Winter can mean a lot of things:
- Heading to the mountains for skiing
- Building a fire in the fireplace
- Snuggling up with hot chocolate
- Snowshoeing through a park
While you may have it all on your calendar to experience this year, the one thing you shouldn’t face is a dead car battery. Winter weather takes a toll on car batteries. Here’s what you should do now before the winter weather sets in.
Why do car batteries die?
What do car batteries do? One of its biggest jobs is to provide a jolt of electricity necessary to run all of the electrical components in your car. If the battery doesn’t start, your car won’t start. You won’t be going anywhere.
When you first get into your vehicle and turn the key, a chemical reaction moves your car into action.
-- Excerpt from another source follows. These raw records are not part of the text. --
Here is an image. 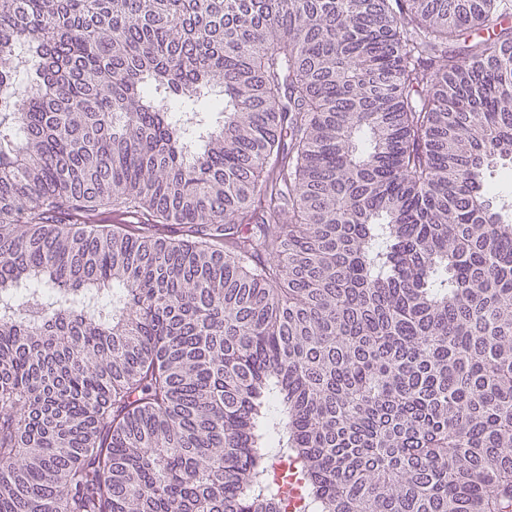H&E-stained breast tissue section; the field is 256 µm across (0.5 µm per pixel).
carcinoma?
<instances>
[{
    "label": "carcinoma",
    "mask_w": 512,
    "mask_h": 512,
    "mask_svg": "<svg viewBox=\"0 0 512 512\" xmlns=\"http://www.w3.org/2000/svg\"><path fill=\"white\" fill-rule=\"evenodd\" d=\"M510 13L0 0V512H512Z\"/></svg>",
    "instance_id": "carcinoma-1"
}]
</instances>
When the battery receives a signal from the car’s engine, the chemical energy stored deep inside converts to electrical energy, which powers your car. That sudden voltage moves the starter into action.
The battery also works to keep the electrical current steady. Not only does a car battery start your vehicle, but it also provides a stabilizing voltage to keep the engine running. It operates many of the accessories you rely on each day.
Batteries die for many reasons: physical damage, temperature fluctuations, corrosion, discharge, or general wear and tear.
It’s cold outside … take care of your car battery
Outside weather also plays a vital part in battery health. While summer heat has its own damaging effects, winters can slow down the chemical reactions and cause the battery to discharge frequently.
When it’s cold outside, everything we do slows down. We bundle up more. We look for ways to retain heat.
Cars work similarly. The colder it gets outside, the longer it takes for your vehicle to warm up. Coolant takes longer to heat, meaning it takes longer for the engine to warm. This impacts the car’s heater, which creates a colder environment in the passenger compartment. The longer it takes to heat, the lower response time your battery delivers. It takes a while for it to fully charge.
And if it’s weak before you turn the key, it takes even longer. If it starts at all.
Car batteries have a short lifespan
A car is made up of about 10,000 parts. Different components have different lifespans depending on age and use.
Car battery life varies anywhere from 3 to 6 years, depending on climate, upkeep, corrosion buildup, and battery manufacturer. Regular maintenance significantly affects how long a car battery will last.
Warning signs your car battery may be failing
Like other parts, your car battery rarely fails without a few telltale warning signs. If you notice any of these, it’s a sign to bring your car in for inspection sooner rather than later.
Flickering or dimming headlights – because a battery powers your car’s accessories, it’s one of the first places you’ll notice weakness. If your headlights, taillights, or interior lights seem dimmer than before, there’s a good chance your car battery is slowing down. Another sign is if the lights flicker when you rev the engine. Their brightness depends on how much power the battery generates. If all of its resources are moving to the engine, that means less output in things like lights.
Slow car turnover – a vehicle’s engine requires the battery to start and stay running. It requires electrical power during the startup process. This is one of the most power-driven moments for a batter. If it’s not up for the job, you’ll notice it in the way your car cranks over and starts. A slow cranking engine is a surefire sign of a weak battery.
Clicking sounds – when you turn the key, the battery sends some power to the car’s starter solenoid as it works to turn on the engine. The solenoid converts this power into energy that the engine uses during startup. If the battery isn’t working properly, the starter solenoid won’t receive the necessary power to start the engine and keep it running. This produces a clicking sound as you turn the key. Any unusual sounds as you try to start the vehicle should be inspected sooner rather than later.
Jumpstarts – many drivers carry jumper cables in their trunks for the “just in case.” As winter brings in cold weather, not only will they protect you, but they can also help a friend in need. But jumpstarting a battery will only work for so long. If you do this once to your car’s battery, it’s a sign of a weakening battery. It’s your notification that it’s time to invest in a new battery. If you jumpstart your battery more than once, you risk reaching a point when that will no longer work. You risk being stuck with a dead battery that can no longer be revived.
Corrosion – like other car parts, you should inspect your battery from time to time. Corrosion is often noticeable at the connecting terminals on your battery. You’ll notice it as a bluish-green deposit, a white powdery deposit, or as a transparent film. You can clean it up to gain more life, but it is a warning sign of a bigger problem. Consider its age; as they reach the end of life, replacment is the only assurance to prevent a dead battery.
Damage – over time, a car battery can experience damage inside or out. Weak cells may experience frequent discharge, which can cause damage. Extreme temperature fluctuations can cause the battery to contract and swell. Depending on where the battery is, it can experience damage from external sources. If you see anything that looks suspicious, schedule an inspection to have it checked out.
It’s time to give your car battery a little TLC
Winter is coming. You can’t stop the temperatures from diving past freezing.
Will your vehicle be ready for it?
Before the cold sets in, schedule an inspection to ensure your car is ready for the season. Checking the battery early will tell you whether it’s in good condition for the upcoming season, or if it’s time to replace it. It’ll help you make an informed decision rather than waiting for a problem at the most inopportune time.